Task directions -
Please answer these from the article on technology and localism:
(a) Whom does it credit with the phrase "little platoons"?
(b) Which two examples does it give of info-tech making Canadian communities more self-reliant?
(c) What does Joel Kotkin call the pairing of localism and the "information society"?

The ultimate in educational choice

By: on October 19, 2017 |

Internet technology can seem at odds with localism. It enables us to reach beyond the limits of our communal surroundings to a world-wide network of disparate people and groups. The risk of course is that in the process it diminishes ties to family, neighbourhood, workplace, or school in favour of new, distant connections that are not as deep or meaningful as those they replace. The “little platoons” as Burke called them are swapped for what one might call “non-spatial associations.”

Yet some contend these new technological tools actually have the ability to boost traditional and local relationships. Wider access to new ideas and resources can strengthen and sustain local associations and communities. There are plenty of examples such as telemedicine or web-based retailing where info-tech is making Canadian communities more self-reliant. Localism and the “information society” can go hand in hand. Leading urban thinker Joel Kotkin calls it “a localist revival.”

One such example is the growing potential for homeschooling. Most Canadian families have tended to have no choice but to enroll their children in the public-school system. But technology is increasingly making alternative education – including homeschooling – a real option.

Provided information -
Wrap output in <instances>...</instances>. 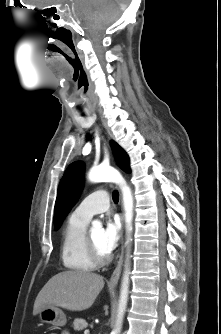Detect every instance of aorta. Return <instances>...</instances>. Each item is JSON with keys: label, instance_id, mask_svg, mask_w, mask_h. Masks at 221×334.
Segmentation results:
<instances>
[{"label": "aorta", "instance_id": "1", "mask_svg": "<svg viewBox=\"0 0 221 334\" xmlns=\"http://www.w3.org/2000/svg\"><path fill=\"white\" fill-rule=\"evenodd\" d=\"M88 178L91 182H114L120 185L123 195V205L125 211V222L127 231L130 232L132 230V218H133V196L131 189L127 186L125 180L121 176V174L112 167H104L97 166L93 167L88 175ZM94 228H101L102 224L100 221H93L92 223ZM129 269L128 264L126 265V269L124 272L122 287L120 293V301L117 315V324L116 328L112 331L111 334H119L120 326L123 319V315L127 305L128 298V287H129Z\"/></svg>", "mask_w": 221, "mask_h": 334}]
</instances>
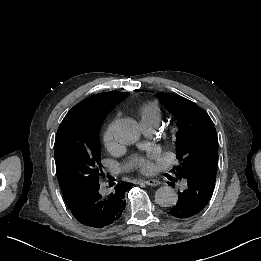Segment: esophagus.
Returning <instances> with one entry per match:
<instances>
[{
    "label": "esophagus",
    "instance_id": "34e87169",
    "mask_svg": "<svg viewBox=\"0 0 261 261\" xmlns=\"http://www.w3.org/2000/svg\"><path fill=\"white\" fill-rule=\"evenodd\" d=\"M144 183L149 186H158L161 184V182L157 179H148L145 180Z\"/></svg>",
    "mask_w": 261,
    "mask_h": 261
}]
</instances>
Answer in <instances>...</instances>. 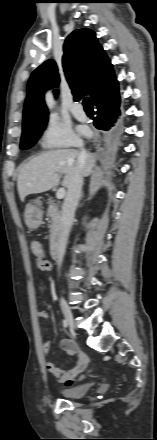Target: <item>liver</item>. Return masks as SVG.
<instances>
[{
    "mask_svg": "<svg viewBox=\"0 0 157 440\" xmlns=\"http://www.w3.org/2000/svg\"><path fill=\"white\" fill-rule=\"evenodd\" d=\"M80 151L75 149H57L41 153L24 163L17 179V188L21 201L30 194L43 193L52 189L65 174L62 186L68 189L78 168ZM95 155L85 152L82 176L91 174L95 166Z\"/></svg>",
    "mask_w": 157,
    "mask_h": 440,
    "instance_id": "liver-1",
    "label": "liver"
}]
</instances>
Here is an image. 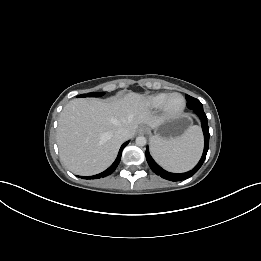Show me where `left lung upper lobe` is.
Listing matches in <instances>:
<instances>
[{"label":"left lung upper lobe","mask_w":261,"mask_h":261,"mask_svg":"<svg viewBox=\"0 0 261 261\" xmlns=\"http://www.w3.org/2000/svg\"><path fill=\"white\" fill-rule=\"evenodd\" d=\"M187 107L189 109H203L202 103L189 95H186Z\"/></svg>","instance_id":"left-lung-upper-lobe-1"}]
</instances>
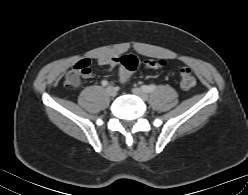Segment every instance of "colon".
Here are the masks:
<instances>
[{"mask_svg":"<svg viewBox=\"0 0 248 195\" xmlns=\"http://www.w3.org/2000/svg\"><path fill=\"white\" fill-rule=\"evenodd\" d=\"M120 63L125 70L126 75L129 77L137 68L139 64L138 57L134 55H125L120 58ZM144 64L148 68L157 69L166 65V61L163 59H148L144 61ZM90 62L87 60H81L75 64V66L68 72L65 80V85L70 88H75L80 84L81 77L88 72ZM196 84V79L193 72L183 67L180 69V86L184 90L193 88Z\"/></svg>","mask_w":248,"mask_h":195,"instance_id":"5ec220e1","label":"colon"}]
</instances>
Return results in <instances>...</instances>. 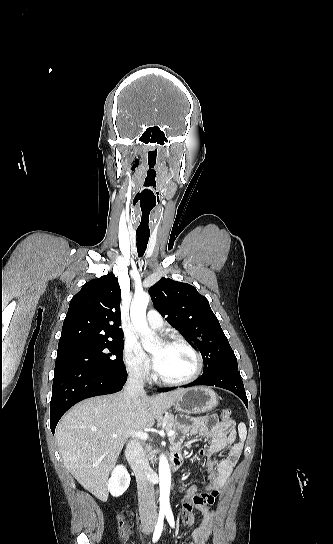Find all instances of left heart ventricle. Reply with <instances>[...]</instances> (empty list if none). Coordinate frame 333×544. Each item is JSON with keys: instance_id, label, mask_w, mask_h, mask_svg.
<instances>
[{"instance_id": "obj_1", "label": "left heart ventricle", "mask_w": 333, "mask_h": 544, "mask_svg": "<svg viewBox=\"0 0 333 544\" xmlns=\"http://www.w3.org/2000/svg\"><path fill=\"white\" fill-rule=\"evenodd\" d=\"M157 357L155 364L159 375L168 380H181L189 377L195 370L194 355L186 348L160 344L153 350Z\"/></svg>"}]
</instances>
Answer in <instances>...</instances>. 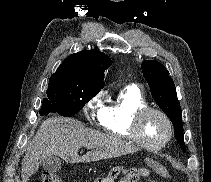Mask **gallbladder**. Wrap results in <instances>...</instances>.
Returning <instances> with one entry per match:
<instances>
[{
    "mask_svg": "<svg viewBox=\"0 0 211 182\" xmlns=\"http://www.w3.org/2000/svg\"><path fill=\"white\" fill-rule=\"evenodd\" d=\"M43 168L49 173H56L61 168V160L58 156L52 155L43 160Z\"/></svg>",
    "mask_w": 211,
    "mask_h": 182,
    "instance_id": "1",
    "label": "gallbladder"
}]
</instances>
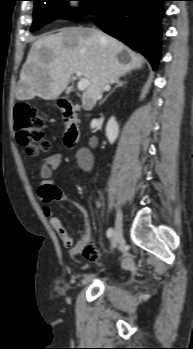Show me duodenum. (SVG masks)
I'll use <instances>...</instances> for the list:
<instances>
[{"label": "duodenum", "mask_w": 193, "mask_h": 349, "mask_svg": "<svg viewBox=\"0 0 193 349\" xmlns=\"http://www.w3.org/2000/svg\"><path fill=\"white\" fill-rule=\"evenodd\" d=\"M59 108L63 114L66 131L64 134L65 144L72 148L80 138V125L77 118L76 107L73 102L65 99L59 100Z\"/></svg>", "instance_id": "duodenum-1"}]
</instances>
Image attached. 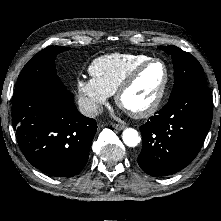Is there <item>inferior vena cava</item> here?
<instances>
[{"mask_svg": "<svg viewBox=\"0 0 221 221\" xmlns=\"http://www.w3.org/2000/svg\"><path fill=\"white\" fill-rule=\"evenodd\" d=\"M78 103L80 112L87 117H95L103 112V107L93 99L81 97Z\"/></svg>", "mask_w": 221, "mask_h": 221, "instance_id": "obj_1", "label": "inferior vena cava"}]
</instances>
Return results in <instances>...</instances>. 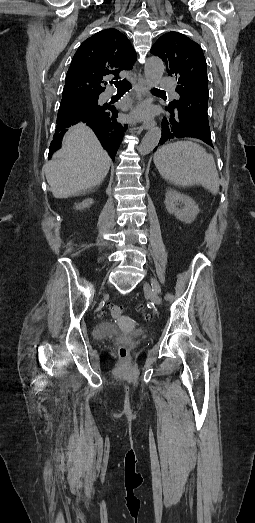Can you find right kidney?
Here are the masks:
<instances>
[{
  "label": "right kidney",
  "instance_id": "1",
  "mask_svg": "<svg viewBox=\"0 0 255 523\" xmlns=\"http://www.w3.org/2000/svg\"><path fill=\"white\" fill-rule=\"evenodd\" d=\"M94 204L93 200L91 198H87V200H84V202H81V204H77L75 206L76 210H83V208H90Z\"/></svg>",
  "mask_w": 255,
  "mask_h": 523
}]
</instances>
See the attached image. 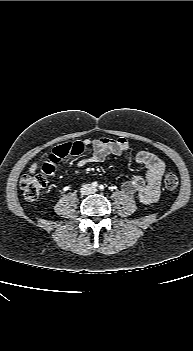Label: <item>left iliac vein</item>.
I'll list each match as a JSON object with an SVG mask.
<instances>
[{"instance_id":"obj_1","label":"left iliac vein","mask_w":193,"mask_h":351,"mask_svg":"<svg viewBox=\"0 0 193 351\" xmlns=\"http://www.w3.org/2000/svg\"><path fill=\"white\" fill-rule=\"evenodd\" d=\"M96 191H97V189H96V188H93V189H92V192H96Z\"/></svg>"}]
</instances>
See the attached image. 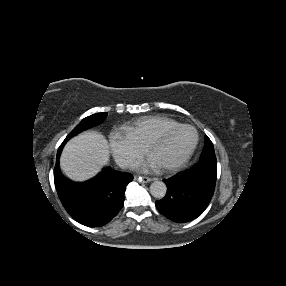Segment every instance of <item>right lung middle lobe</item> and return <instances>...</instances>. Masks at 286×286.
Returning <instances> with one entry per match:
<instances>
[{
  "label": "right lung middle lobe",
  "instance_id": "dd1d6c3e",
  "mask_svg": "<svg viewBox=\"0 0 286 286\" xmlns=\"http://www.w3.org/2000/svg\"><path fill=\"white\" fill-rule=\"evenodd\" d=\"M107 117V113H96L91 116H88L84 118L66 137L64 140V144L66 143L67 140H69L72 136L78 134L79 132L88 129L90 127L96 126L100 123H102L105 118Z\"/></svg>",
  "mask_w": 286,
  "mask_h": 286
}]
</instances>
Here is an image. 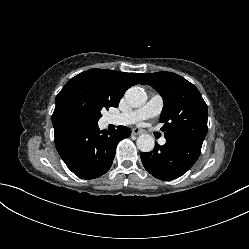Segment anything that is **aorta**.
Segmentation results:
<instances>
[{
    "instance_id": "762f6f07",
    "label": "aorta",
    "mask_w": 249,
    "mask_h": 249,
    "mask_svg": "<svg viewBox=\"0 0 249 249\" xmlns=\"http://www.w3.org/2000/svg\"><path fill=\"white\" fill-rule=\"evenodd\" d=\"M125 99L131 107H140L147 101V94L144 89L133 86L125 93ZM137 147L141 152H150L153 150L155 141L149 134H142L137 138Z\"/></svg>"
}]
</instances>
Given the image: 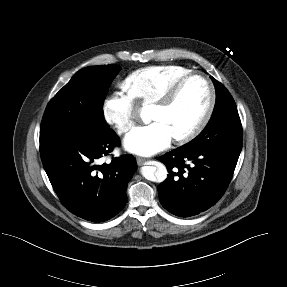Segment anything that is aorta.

Result of the task -
(a) Burke
(b) Telemedicine and web-based retailing
(c) "a localist revival"